Records from a dataset:
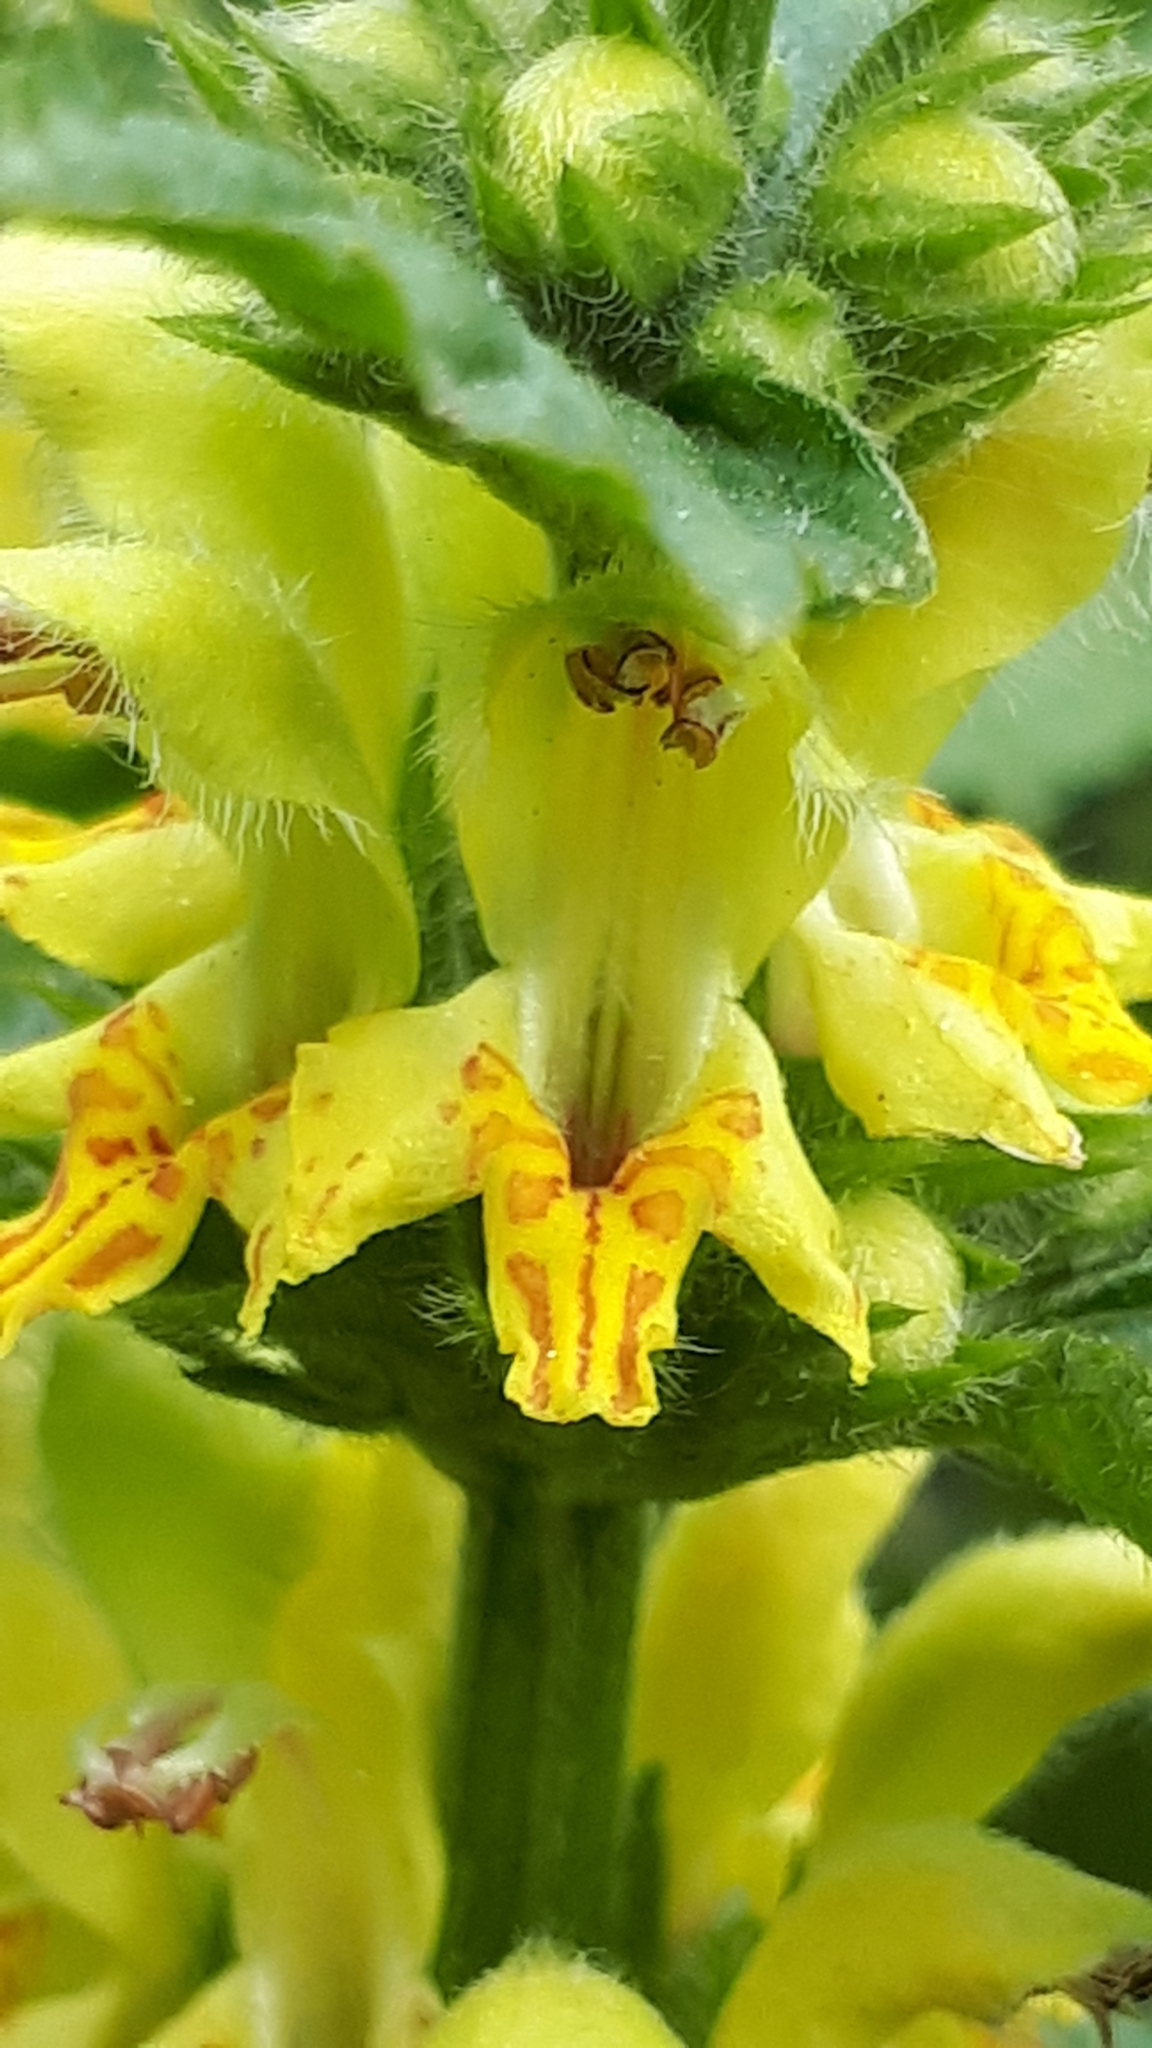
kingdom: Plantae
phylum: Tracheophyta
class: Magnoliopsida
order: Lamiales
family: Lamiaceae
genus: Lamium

* * *

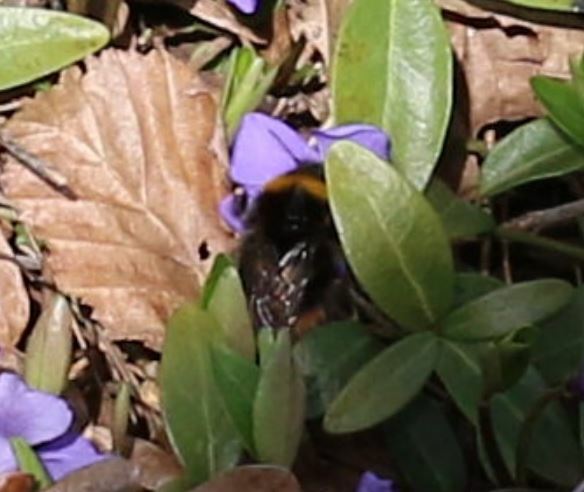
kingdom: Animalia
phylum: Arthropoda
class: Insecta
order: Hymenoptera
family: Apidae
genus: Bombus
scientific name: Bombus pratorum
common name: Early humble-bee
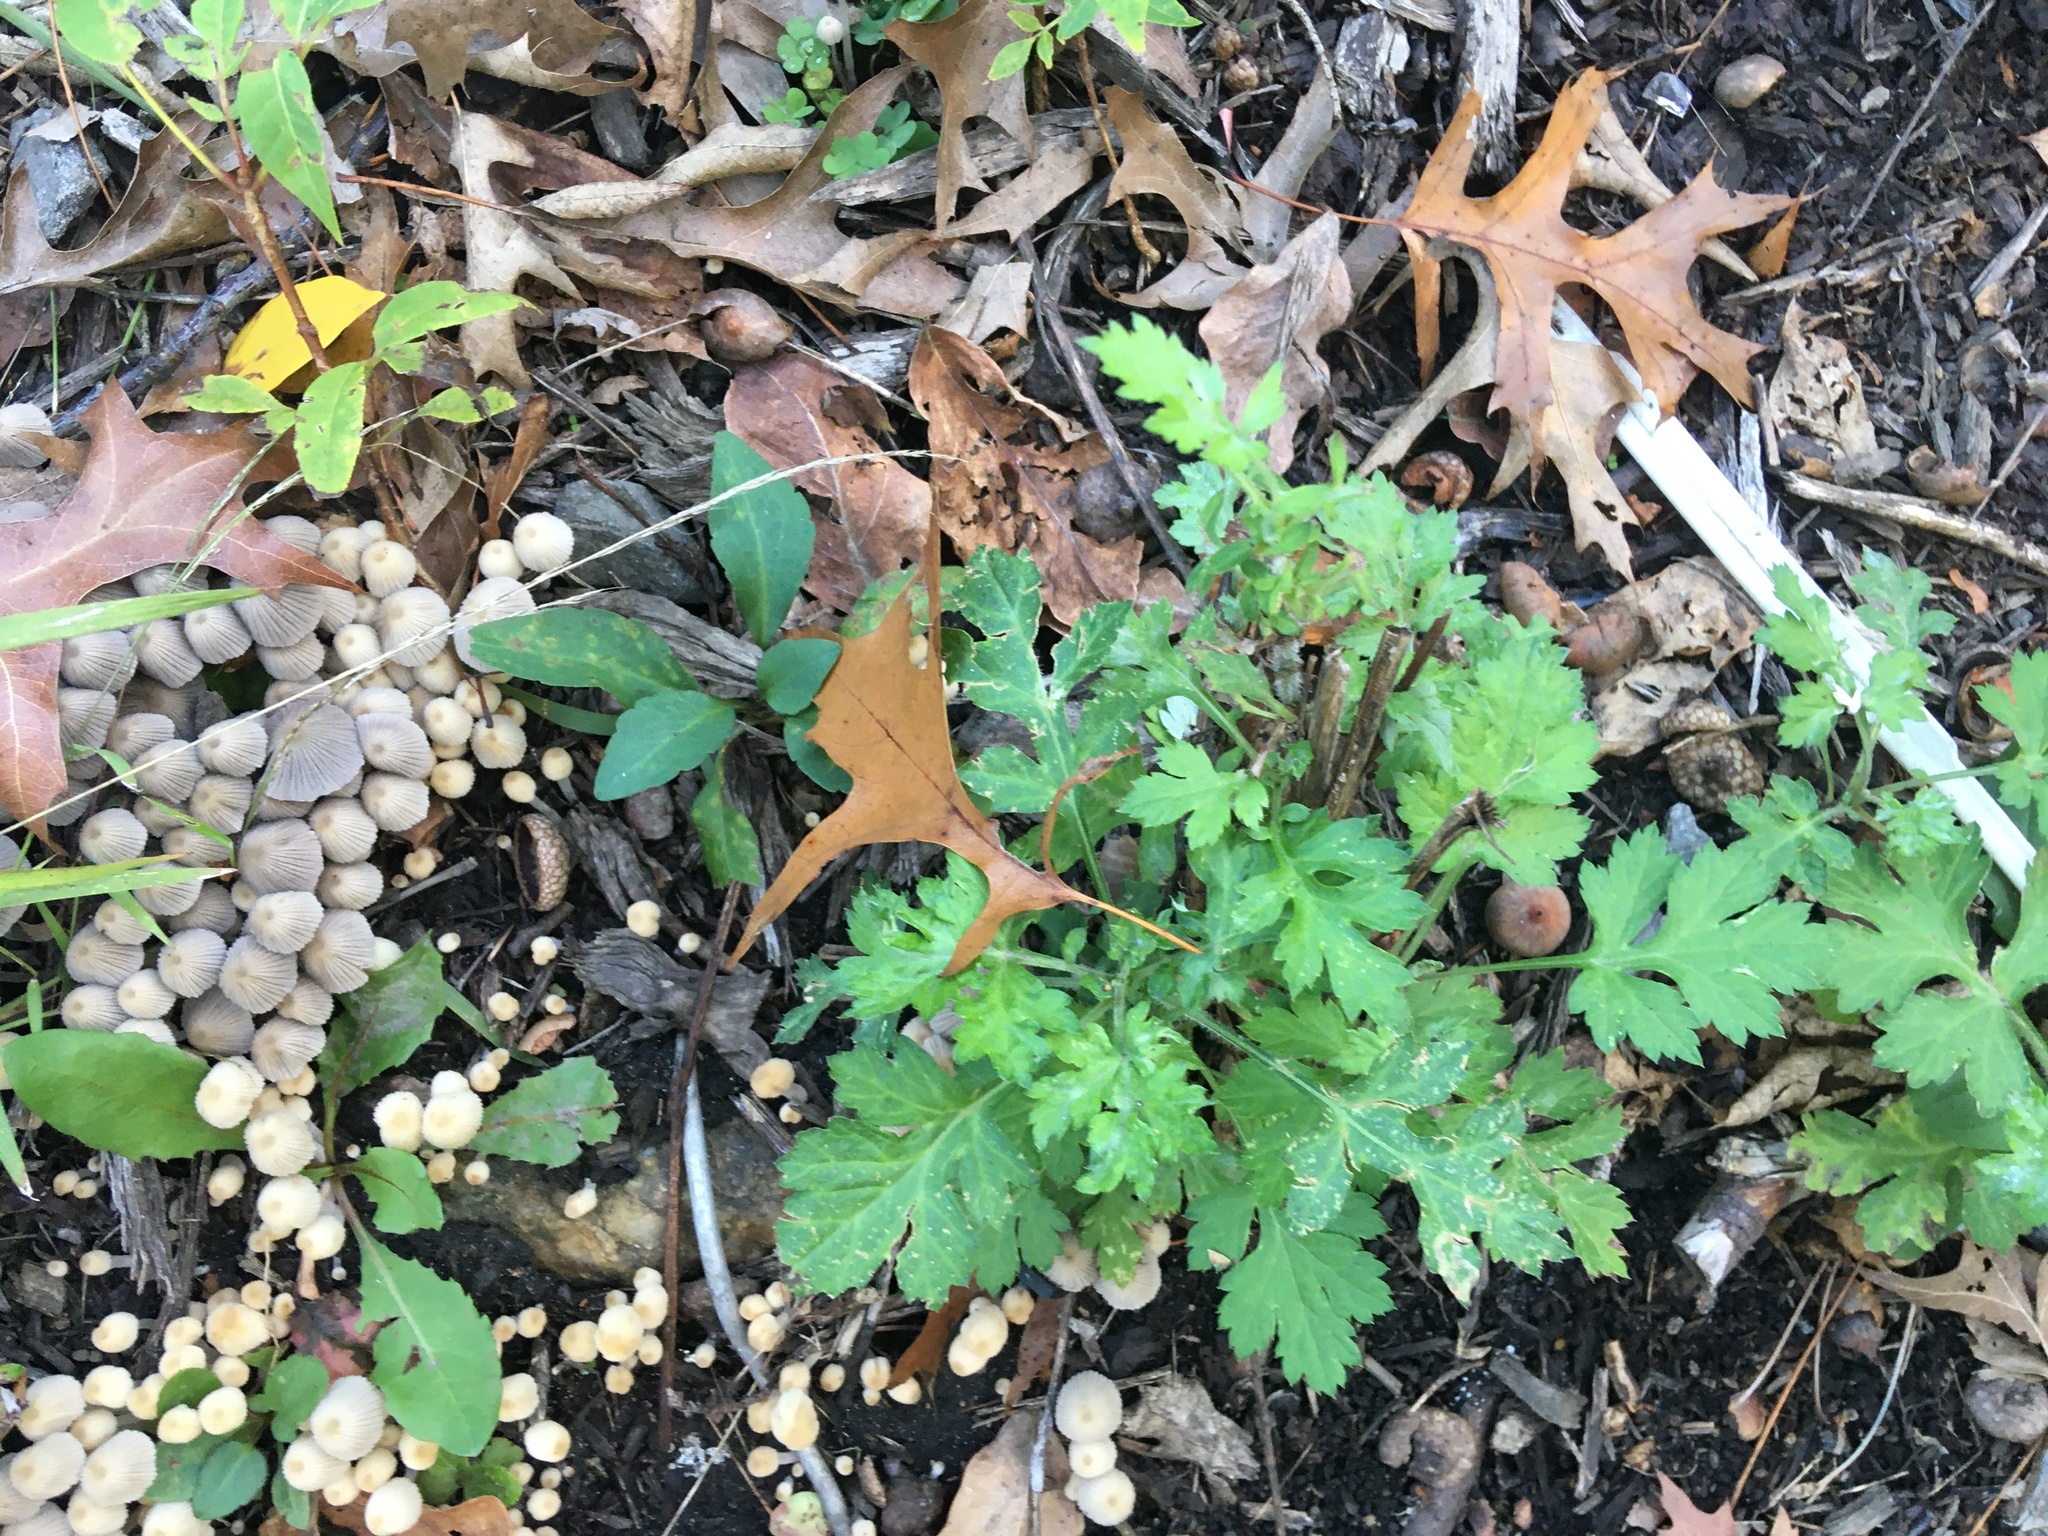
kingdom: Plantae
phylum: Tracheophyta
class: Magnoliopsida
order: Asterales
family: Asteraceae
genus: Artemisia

* * *

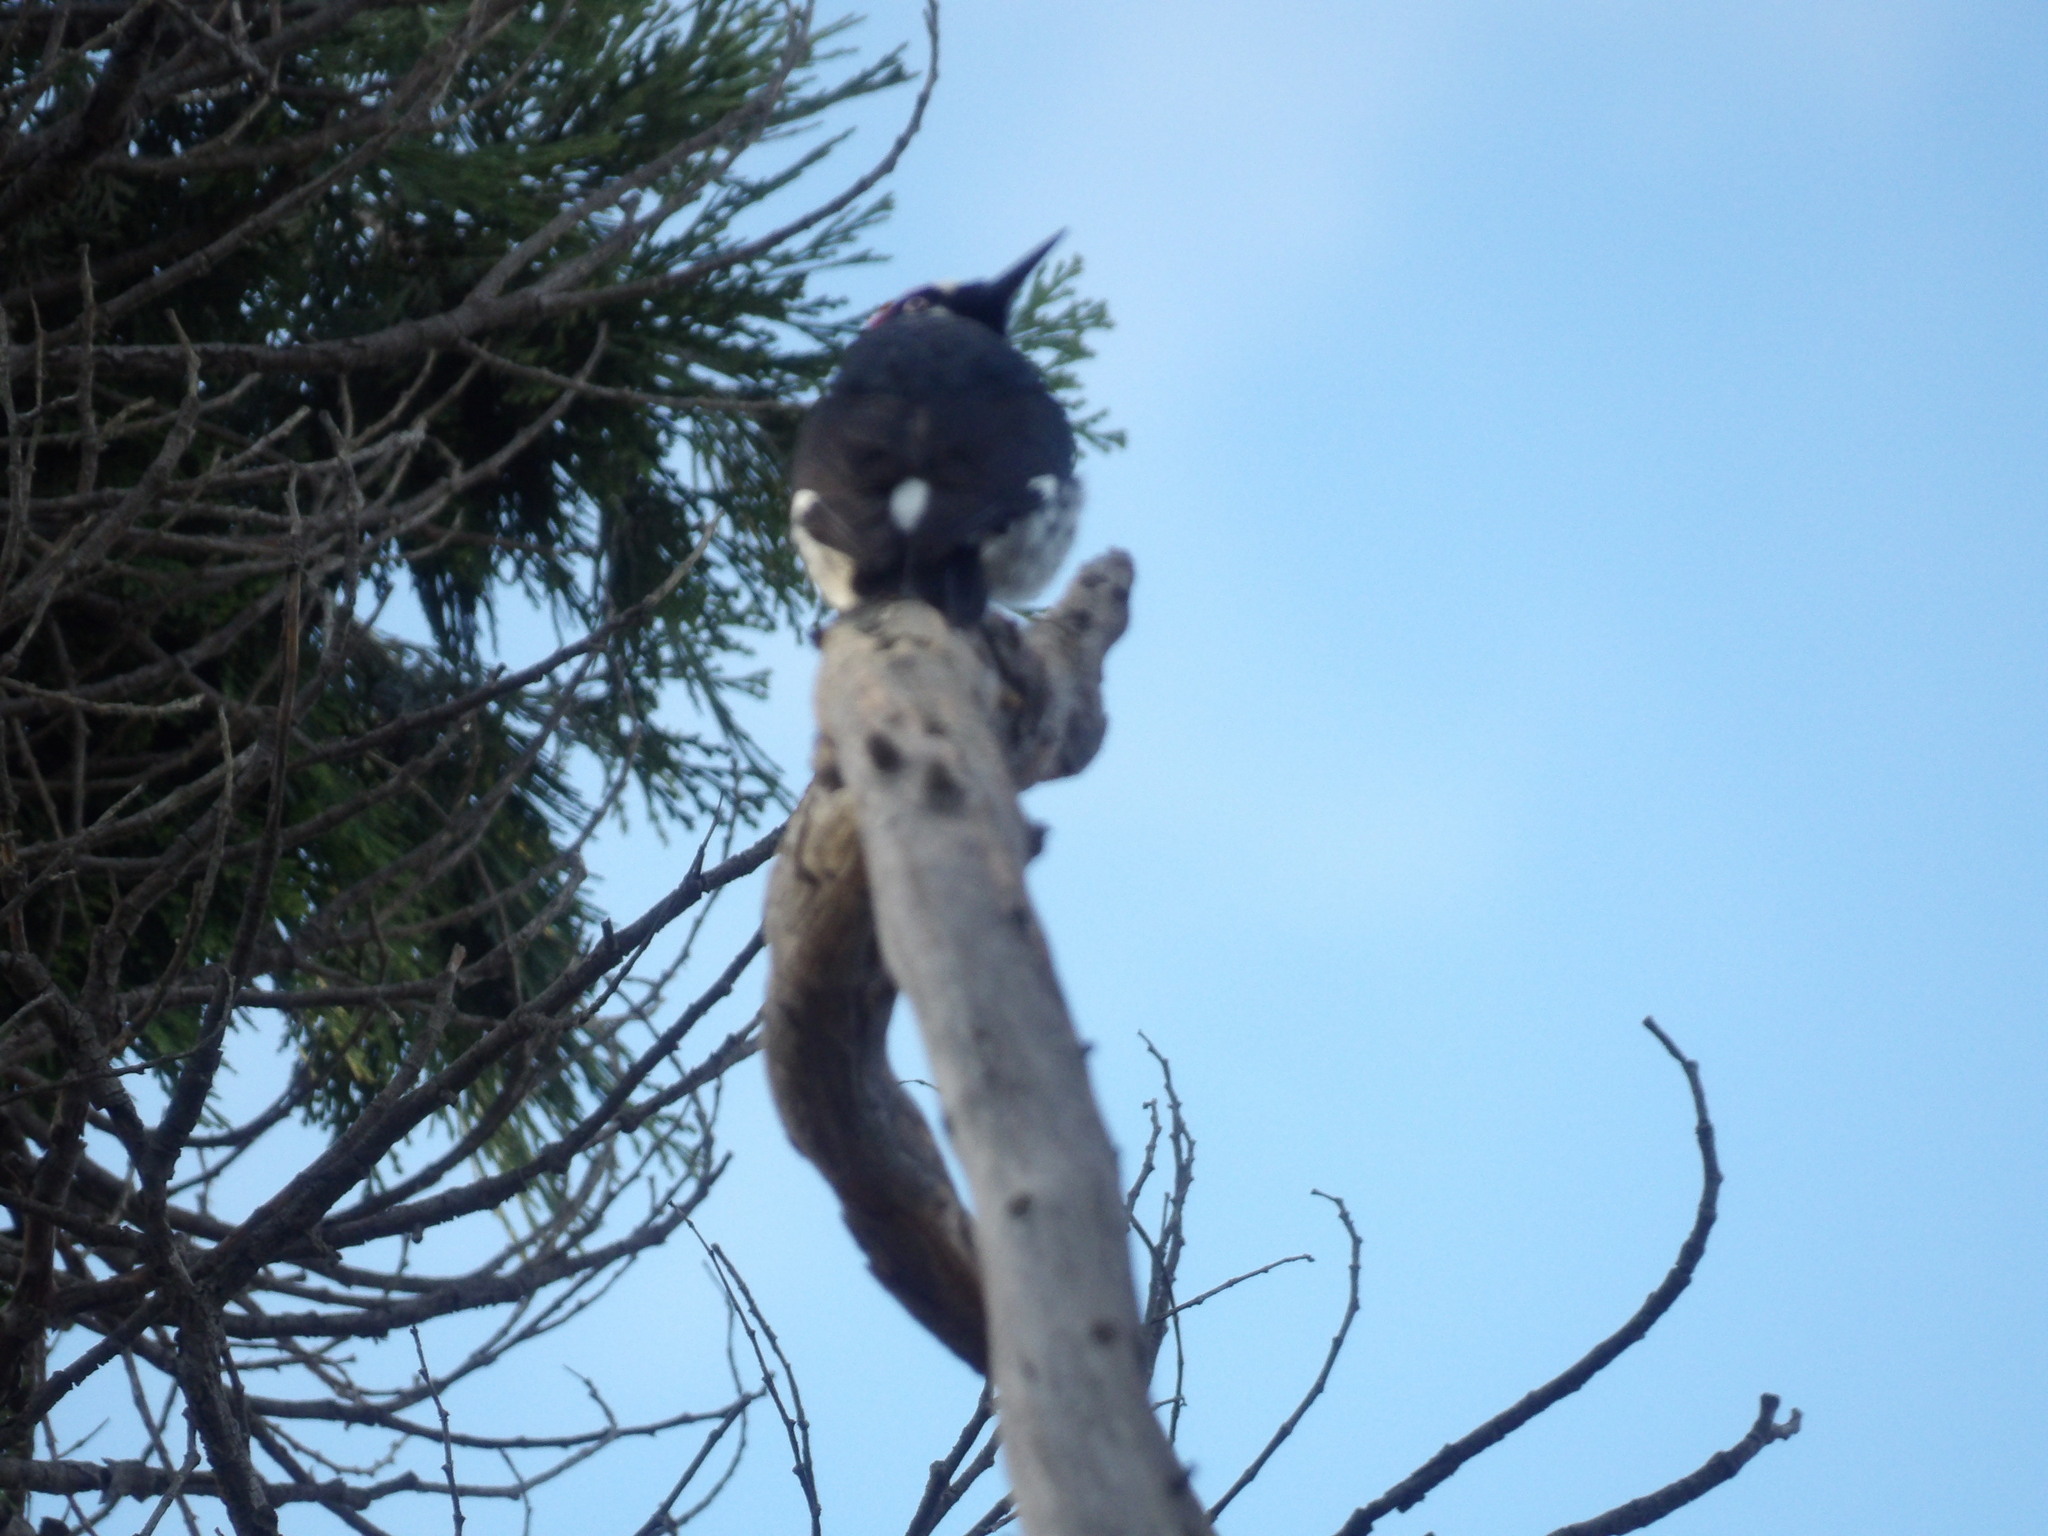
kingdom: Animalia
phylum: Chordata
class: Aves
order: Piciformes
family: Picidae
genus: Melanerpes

Your instructions » Starting at the line with "family: Apidae" and ending at the line with "family: Asteraceae", rewrite those lines with "common name" renamed to "vernacular name" and everything else unchanged. Omit the pictures.

The completed task »
family: Apidae
genus: Bombus
scientific name: Bombus pratorum
vernacular name: Early humble-bee
kingdom: Plantae
phylum: Tracheophyta
class: Magnoliopsida
order: Asterales
family: Asteraceae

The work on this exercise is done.